It is cherry time again and the pitter is at the ready. Last year it was put to good use as I removed the stones from an abundance of fruit going well into the night. This year I’m unlikely to be so lucky … or unlucky depending how you look at it. The cherry harvest is nowhere near as lush as it was in 2010, but that’s OK. I like my canning years to have distinctive differences, so each year I have new ingredients to find and explore.

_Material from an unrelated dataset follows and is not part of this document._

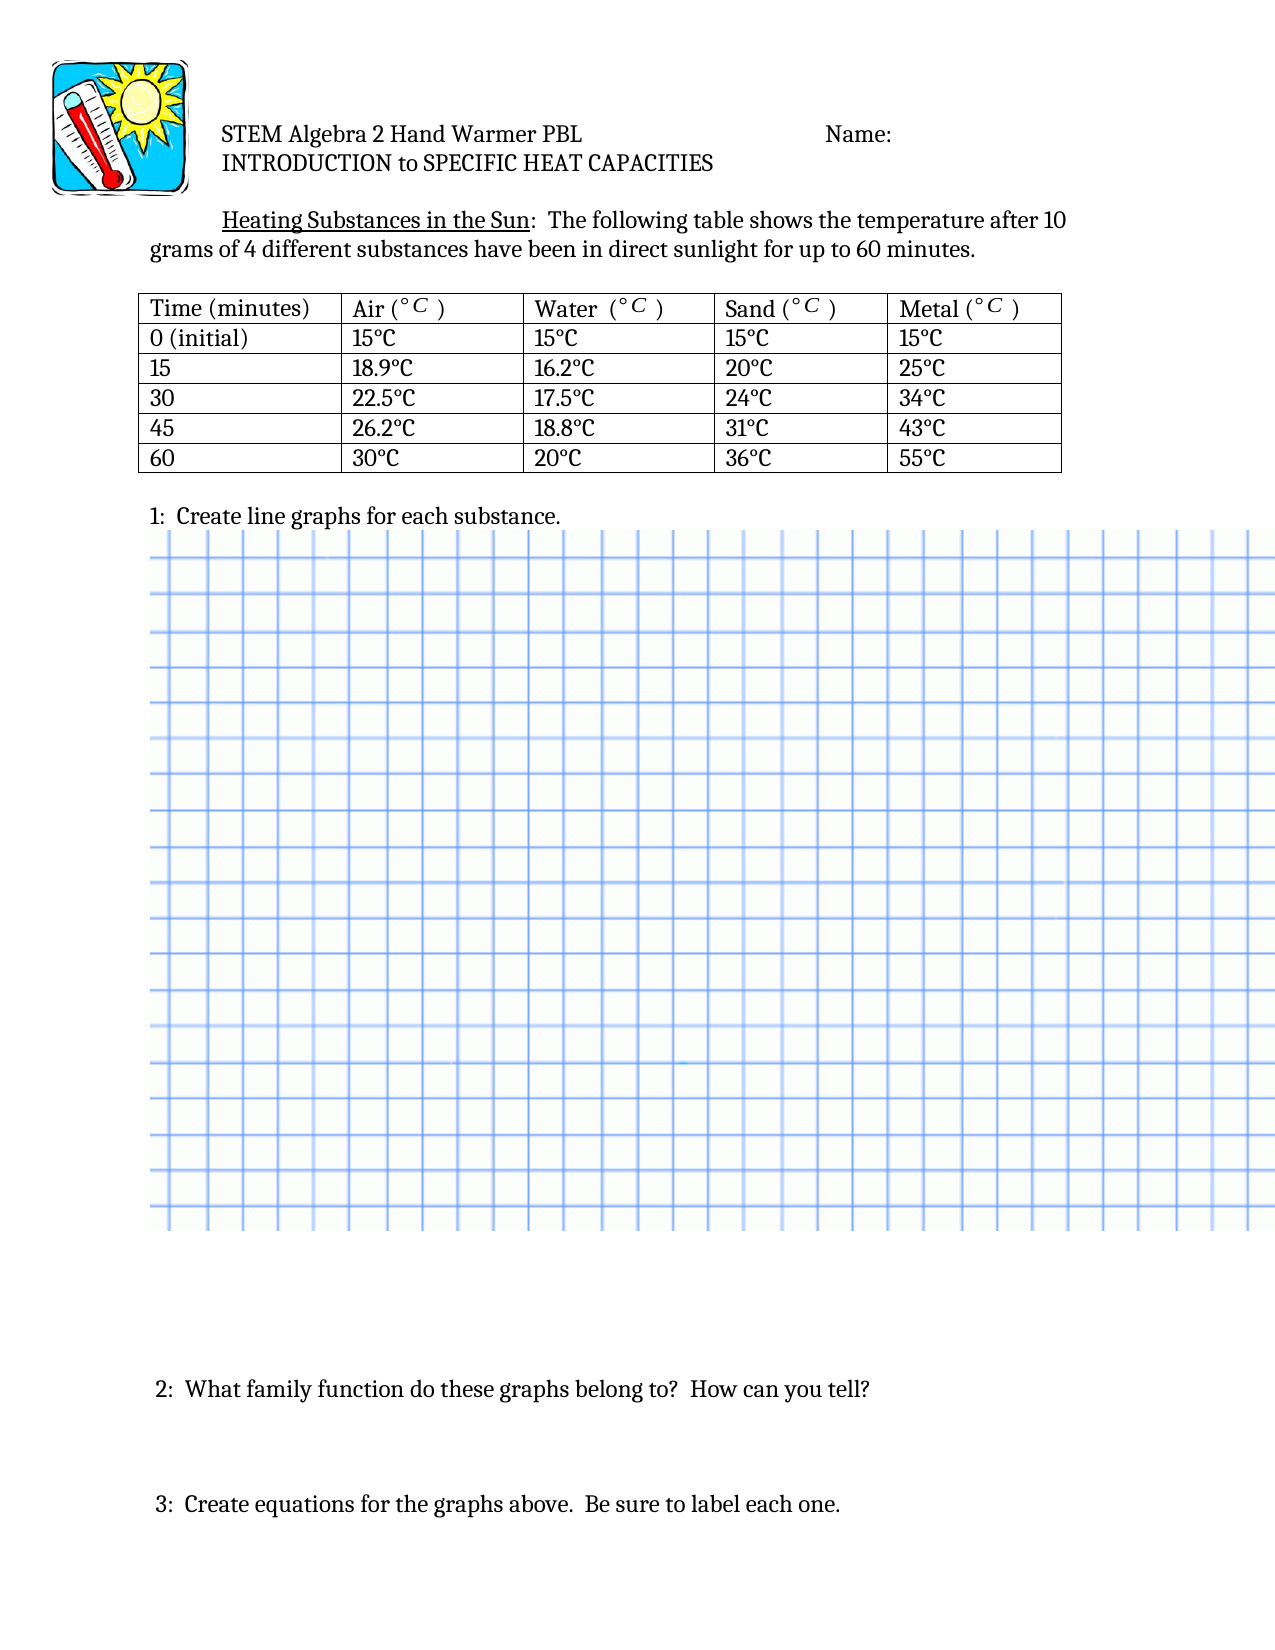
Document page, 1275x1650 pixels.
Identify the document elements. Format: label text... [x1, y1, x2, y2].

I’ve still got some jars of canned morello cherries in the larder as so many were put away last summer and the joy of canning means you can store enough to see you through more than one season, if you do it right. Morellos are a sour cherry, for culinary use only, that I have never found for sale. The ones I preserved in a light syrup were, on first tasting, fairly undistinguished and plain – no big deal. That is until you add a splash of kirsch and pour on some cream, and then they become something totally exquisite. I have served them that simply on many occasions since last summer and opened a jar to make the filling of a black forest brownie cake more than once. So this year my cherry canning is set to be on a modest scale.
Cherry clafoutis is another traditional pudding that uses sour cherries and works well with fresh or bottled fruit. This isn’t time to skimp on filling – it should be well packed with fruit with all the gaps adjoining melded with custardy batter. There is some debate as to whether you should leave the stones in the fruit or remove them. As the stones imbue a slight almondy flavour to the pudding, many people say they are essential. I prefer to serve and eat food without the hassle of filching out stones as I go, so add a splash of amaretto or kirsch to complete the flavours. A clafoutis is so easy to make and needs to be eaten whilst still warm from the oven, though having said that, I have eaten leftovers for breakfast the next day, and very nice it was too. Any syrup remaining can be drunk like cordial with sparkling water added.
Serves 6 (generously)
100g (1/2 cup) caster sugar
1tsp vanilla extract
40g (1/3rd cup) plain flour
200ml (1 cup) milk
450g (16oz) fresh cherries, pitted or whole
(or 400g (14oz) if using bottled/canned , well drained)
kirsch or amaretto
some icing sugar (optional)
Butter a 25cm diameter earthenware or enamel dish. Pre-heat the oven to 200C (400F, Mk 6).
If you are using a mixer, just throw the first 6 ingredients together and beat together to form a smooth batter. Working by hand, whisk eggs, sugar, vanilla and salt together, then add the flour followed by the milk to make a smooth batter.
Pour half into the prepared dish, spread the cherries over the batter and splash with a few teaspoonfuls of your chosen liqueur. Pour the rest of the batter over the fruit. Bake for 40-45 minutes until the top is lightly golden and the custard centre is beginning to set. Leave to cool for a while so the custard sets further. Serve warm dredged with icing sugar and another drizzle of liqueur if you like.